The Affordable Care Act is rapidly changing the way Medicare is paying claims. One of the largest and one that has kept me away from blogging is the critical care I’ve been faced with in caregiving for my husband, Tom.

You may remember, in my blog of Nov. 21, 2014, I announced I was taking a much-needed blogging break and would be caring for myself until after Christmas. You may read that blog here.

Later I’ll write about how I almost lost Tom, and due to receiving the worst healthcare possible (governed by Medicare) he’s been in excruciating pain since mid-September. His pain is 24/7 and when he is forced out of bed for an appointment, he’s confined to a wheelchair [this would not have happened except for the gutted healthcare system we are caught up in].
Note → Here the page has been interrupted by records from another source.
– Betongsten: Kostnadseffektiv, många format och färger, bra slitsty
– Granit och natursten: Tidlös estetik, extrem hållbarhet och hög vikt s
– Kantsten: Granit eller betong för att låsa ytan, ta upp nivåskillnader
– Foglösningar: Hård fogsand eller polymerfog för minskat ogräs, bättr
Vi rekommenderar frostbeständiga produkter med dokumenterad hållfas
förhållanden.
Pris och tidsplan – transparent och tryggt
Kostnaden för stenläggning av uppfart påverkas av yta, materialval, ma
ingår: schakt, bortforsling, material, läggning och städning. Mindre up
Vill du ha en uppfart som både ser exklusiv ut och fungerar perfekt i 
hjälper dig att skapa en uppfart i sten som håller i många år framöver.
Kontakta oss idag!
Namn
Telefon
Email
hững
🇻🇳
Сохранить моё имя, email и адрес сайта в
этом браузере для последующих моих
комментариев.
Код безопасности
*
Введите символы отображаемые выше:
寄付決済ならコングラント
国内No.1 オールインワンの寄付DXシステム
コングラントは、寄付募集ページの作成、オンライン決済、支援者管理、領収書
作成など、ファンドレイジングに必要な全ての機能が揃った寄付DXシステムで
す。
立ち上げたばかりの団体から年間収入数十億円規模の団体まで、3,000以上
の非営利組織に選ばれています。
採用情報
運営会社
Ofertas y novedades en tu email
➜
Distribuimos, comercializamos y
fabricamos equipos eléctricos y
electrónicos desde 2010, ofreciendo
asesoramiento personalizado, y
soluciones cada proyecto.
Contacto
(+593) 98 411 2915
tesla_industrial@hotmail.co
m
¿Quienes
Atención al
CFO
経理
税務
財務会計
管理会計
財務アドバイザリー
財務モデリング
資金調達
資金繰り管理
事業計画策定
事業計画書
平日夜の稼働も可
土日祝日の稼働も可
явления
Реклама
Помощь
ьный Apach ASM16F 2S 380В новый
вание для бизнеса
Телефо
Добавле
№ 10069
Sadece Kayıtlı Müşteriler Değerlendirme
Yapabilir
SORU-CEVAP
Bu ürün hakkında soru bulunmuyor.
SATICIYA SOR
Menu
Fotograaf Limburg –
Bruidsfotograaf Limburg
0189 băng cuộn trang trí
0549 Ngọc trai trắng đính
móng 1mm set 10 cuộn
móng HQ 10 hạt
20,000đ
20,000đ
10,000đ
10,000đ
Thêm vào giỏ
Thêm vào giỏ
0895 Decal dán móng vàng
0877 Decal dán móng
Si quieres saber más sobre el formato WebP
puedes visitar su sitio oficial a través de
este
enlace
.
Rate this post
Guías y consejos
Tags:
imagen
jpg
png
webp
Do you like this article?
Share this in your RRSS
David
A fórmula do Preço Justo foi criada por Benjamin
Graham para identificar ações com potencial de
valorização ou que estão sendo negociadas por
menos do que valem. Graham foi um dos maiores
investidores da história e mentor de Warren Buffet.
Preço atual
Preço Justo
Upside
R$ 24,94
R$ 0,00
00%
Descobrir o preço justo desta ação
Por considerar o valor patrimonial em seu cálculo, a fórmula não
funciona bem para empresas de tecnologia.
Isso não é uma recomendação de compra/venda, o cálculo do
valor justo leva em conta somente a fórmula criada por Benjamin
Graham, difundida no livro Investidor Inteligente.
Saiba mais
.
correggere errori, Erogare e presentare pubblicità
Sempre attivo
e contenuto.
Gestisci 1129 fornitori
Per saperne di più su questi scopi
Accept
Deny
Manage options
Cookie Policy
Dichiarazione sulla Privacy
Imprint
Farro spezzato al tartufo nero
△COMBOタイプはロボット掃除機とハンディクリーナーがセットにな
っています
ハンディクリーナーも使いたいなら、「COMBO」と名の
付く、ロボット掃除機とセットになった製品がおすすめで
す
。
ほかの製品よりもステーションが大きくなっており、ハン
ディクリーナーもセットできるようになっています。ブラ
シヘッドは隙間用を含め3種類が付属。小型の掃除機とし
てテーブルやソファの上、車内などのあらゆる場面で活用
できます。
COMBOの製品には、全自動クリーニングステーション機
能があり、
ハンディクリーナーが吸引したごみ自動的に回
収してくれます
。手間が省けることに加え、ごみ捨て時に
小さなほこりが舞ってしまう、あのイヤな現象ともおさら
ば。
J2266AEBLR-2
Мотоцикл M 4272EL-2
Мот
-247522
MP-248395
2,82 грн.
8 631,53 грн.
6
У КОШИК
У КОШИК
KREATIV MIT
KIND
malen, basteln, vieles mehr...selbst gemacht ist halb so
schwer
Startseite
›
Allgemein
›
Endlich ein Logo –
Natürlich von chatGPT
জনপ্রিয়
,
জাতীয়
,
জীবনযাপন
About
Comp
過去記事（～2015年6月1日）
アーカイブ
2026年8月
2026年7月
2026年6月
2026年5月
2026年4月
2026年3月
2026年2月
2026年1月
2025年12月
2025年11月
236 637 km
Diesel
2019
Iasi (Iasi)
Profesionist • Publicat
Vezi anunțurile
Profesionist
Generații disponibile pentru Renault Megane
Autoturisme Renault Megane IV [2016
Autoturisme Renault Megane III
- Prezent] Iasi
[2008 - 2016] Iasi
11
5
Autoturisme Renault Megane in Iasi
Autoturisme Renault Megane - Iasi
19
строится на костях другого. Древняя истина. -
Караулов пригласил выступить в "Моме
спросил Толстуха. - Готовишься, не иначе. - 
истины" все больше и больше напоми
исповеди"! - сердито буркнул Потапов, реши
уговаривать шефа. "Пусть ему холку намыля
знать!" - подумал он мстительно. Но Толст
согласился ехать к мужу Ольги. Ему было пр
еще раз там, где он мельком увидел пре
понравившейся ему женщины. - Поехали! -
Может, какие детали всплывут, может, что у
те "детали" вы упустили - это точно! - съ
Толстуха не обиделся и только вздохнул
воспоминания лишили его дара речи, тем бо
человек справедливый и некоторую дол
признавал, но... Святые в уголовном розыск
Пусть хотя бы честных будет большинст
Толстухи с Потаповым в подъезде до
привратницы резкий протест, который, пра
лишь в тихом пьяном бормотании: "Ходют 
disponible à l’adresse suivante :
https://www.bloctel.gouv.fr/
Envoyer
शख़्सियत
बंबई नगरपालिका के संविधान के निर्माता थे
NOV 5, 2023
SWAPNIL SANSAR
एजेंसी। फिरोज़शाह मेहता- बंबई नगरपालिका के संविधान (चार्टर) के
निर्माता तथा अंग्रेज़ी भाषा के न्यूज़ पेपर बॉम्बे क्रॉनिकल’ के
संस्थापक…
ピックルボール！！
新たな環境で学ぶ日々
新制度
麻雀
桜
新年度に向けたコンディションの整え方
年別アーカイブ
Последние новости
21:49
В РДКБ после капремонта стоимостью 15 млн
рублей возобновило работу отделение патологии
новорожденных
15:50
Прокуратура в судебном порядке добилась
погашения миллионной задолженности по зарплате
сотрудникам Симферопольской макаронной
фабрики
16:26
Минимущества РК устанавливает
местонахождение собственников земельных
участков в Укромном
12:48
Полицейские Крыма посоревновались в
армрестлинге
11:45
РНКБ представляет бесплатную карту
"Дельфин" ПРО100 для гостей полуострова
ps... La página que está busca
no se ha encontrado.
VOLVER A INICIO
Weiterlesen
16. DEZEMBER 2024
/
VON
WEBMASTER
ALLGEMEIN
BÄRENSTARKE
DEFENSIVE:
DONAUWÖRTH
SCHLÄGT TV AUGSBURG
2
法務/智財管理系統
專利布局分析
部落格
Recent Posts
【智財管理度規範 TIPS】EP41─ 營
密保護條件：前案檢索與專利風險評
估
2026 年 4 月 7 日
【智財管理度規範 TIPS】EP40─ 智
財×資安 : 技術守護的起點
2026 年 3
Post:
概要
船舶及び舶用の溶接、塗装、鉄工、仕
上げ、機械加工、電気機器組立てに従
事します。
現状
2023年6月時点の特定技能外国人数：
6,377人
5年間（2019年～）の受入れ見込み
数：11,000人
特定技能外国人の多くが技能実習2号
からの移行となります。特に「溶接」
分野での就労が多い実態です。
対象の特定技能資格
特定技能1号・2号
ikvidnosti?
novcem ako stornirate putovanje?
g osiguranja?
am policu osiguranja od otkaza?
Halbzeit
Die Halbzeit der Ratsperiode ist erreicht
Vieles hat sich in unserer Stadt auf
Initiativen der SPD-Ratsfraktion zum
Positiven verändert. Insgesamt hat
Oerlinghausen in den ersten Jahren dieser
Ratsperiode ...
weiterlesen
Tom’s situation started with a physician’s incorrect diagnosis and we were further exploited by a second physician who had a God complex. It was during this 7-month odyssey that I learned a physician with a Medical Board Specialty would not treat a second diagnosis directly related to and in the same location of a more serious diagnosis. The physician may have more knowledge he can/will share with a patient and help them make more informed decisions. If the specialist extends care beyond his specialty, Medicare will reduce their payment in the form of a fine. Additionally, the patient is forced to find another specialist to address the second symptom related to the more serious diagnosis. In addition, the doctor would be using allotted time for another patient with an appointment. Doctors no longer have an extra cushion built into their schedule to allow for such events. This payment regulation makes no sense to me.

Tom was recently diagnosed with psoriatic arthritis and the rheumatologist made it clear that he would treat the arthritis but not the psoriasis.

This 7-month journey of obtaining the best health care for Tom continues in an exhausting form. There seems little time for much else these days. I will lay out all the facts of Tom’s care over the past 7-months. I’ve kept my journal during this painful journey and I’ve discovered new fields of medicine, doctors who sabotage the works of colleagues, the dangers of misdiagnoses and fear of other doctors unwilling to confront their peers’ mistakes as well as the continuing stigma we meet along life’s way. Once I sort out the mountain of paperwork, I’ll attempt to put the past months into a bulleted format.

I apologize for not visiting your blogs on a regular basis. I continue to appreciate your support. I’ve had days when I wanted to do nothing more than to stare into space but Tom’s needs have doubled. His not being able to walk has changed our lives on so many additional levels.

How about you, have you learned anything new about the state of our health care since we talked last?